• **Provided passage**:
════

While anorexia became more commonly diagnosed during the 20th
century it is unclear if this was due to an increase in its frequency or
simply better diagnosis.
Most studies show that since at least 1970 the incidence of AN in adult
women is fairly constant, while there is some indication that the
incidence may have been increasing for girls aged between 14 and 20.
Underrepresentation
Eating
disorders are less reported in preindustrial, non-westernized countries
than in Western countries. In Africa, not including South Africa, the
only data presenting information about eating disorders occurs in case
reports and isolated studies, not studies investigating prevalence. Data
shows in research that in westernized civilizations, ethnic minorities
have very similar rates of eating disorders, contrary to the belief that
eating disorders predominantly occur in white people.
Men (and women) who might otherwise be diagnosed with anorexia may not meet the DSM IV criteria for BMI since they have muscle weight, but have very little fat. Male and female athletes are often overlooked as anorexic.
Research emphasizes the importance to take athletes' diet, weight and
symptoms into account when diagnosing anorexia, instead of just looking
at weight and BMI. For athletes, ritualized activities such as weigh-ins
place emphasis on gaining and losing large amounts of weight, which may
promote the development of eating disorders among them.
While women use diet pills, which is an indicator of unhealthy behavior
and an eating disorder, men use steroids, which contextualizes the
beauty ideals for genders. In a Canadian study, 4% of boys in grade nine used anabolic steroids. Anorexic men are sometimes referred to as manorexic.
Anorexia Nervosa and gender
Despite the stereotypes around eating disorders with women, one in three people with an eating disorder is male. This statistic may represent a minimum estimation. Due to the feminine stigma
attached to anorexia, many men are hesitant to seek help and remain
undiagnosed. Additionally, assessment tests are geared towards how
anorexia is experienced in women, leading to misconceptions around how
men experience anorexia. Some reports note a rise in men developing
anorexia, however this may be explained by men feeling better able to
seek help and wider recognition of the fact men experience eating disorders.
History
Two
images of an anorexic woman published in 1900 in "Nouvelle Iconographie
de la Salpêtrière". The case was titled "Un cas d'anorexie hysterique"
(A case of hysteric anorexia).
The history of anorexia nervosa begins with descriptions of religious fasting dating from the Hellenistic era
and continuing into the medieval period. The medieval practice of
self-starvation by women, including some young women, in the name of
religious piety and purity also concerns anorexia nervosa; it is
sometimes referred to as anorexia mirabilis. The earliest medical descriptions of anorexic illnesses are generally credited to English physician Richard Morton in 1689. Case descriptions fitting anorexic illnesses continued throughout the 17th, 18th, and 19th centuries.
The term "anorexia nervosa" was coined in 1873 by Sir William Gull, one of Queen Victoria's personal physicians. Gull published a seminal paper providing a number of detailed case descriptions of patients with anorexia nervosa. In the same year, French physician Ernest-Charles Lasègue similarly published details of a number of cases in a paper entitled De l'Anorexie hystérique.
In the late 19th century anorexia nervosa became widely accepted
by the medical profession as a recognized condition. Awareness of the
condition was largely limited to the medical profession until the latter
part of the 20th century, when German-American psychoanalyst Hilde Bruch published The Golden Cage: the Enigma of Anorexia Nervosa in 1978. Despite major advances in neuroscience, Bruch's theories tend to dominate popular thinking. A further important event was the death of the popular singer and drummer Karen Carpenter in 1983, which prompted widespread ongoing media coverage of eating disorders.

════

• **Available data**:
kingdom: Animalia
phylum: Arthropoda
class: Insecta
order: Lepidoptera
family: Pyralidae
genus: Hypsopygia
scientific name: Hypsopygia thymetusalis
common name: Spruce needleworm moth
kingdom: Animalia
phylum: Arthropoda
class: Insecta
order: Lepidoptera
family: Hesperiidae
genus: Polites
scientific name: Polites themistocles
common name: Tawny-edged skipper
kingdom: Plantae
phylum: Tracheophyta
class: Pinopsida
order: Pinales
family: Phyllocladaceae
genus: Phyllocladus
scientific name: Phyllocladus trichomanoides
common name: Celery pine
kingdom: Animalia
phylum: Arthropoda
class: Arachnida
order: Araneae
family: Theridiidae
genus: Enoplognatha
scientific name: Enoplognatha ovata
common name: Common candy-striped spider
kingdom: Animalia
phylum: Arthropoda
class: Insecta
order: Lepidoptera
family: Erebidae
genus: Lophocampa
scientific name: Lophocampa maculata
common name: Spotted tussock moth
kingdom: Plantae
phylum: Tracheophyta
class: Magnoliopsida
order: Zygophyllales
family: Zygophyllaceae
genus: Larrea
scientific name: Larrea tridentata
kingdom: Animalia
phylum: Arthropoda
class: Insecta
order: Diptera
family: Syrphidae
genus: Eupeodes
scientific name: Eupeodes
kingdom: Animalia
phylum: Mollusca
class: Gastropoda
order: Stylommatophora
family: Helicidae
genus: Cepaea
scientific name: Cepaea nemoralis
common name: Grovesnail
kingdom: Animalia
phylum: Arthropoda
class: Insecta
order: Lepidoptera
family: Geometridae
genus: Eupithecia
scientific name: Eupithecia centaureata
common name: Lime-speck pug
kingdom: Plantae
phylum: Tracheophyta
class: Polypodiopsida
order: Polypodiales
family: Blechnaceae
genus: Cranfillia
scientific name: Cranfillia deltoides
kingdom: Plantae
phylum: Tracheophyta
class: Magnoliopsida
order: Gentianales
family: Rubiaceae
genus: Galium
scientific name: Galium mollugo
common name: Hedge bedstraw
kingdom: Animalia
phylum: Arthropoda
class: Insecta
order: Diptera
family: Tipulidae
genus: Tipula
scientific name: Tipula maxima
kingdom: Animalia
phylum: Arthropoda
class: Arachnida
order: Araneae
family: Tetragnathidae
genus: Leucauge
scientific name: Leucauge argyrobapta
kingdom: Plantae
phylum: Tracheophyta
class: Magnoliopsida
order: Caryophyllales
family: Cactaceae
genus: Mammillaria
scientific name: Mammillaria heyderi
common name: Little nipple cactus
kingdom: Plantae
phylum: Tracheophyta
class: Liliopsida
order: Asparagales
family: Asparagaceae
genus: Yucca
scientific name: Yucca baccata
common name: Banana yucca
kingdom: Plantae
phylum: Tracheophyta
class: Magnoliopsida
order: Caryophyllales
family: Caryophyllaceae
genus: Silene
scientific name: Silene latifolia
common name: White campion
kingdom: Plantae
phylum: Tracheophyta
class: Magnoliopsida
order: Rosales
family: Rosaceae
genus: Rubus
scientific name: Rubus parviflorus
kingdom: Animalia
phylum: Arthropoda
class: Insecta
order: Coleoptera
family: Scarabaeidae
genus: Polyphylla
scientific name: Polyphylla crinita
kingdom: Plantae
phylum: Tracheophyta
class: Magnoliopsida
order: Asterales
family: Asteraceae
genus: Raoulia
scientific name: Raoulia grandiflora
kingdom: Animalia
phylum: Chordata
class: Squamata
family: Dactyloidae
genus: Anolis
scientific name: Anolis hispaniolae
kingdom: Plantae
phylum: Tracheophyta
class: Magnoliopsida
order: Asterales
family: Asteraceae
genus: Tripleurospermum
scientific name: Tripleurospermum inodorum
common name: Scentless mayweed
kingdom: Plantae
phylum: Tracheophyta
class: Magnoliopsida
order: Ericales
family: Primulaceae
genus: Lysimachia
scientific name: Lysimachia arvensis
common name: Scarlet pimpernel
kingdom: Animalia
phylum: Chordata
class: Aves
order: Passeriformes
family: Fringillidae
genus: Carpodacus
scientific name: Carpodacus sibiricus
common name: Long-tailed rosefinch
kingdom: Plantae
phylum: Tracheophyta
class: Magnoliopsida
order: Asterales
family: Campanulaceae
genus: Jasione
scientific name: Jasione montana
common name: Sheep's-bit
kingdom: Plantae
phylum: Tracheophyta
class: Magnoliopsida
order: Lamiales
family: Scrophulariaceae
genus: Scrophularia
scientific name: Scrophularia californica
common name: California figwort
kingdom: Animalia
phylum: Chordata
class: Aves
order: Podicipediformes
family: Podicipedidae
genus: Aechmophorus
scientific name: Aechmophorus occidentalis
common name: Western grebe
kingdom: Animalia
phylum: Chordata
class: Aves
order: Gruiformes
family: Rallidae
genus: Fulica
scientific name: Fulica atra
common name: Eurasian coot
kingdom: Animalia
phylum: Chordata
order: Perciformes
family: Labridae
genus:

════

• **Prompt A**:
According to the anorexia nervosa passage, who coined the term "anorexia nervosa"?
• **Prompt B**:
Reproduce word for word the part of the anorexia nervosa passage starting at "Research emphasizes the" and ending at "disorders among them.".

• **Response A**:
Sir William Gull, one of Queen Victoria's personal physicians, coined it in 1873.

• **Response B**:
Research emphasizes the importance to take athletes' diet, weight and
symptoms into account when diagnosing anorexia, instead of just looking
at weight and BMI. For athletes, ritualized activities such as weigh-ins
place emphasis on gaining and losing large amounts of weight, which may
promote the development of eating disorders among them.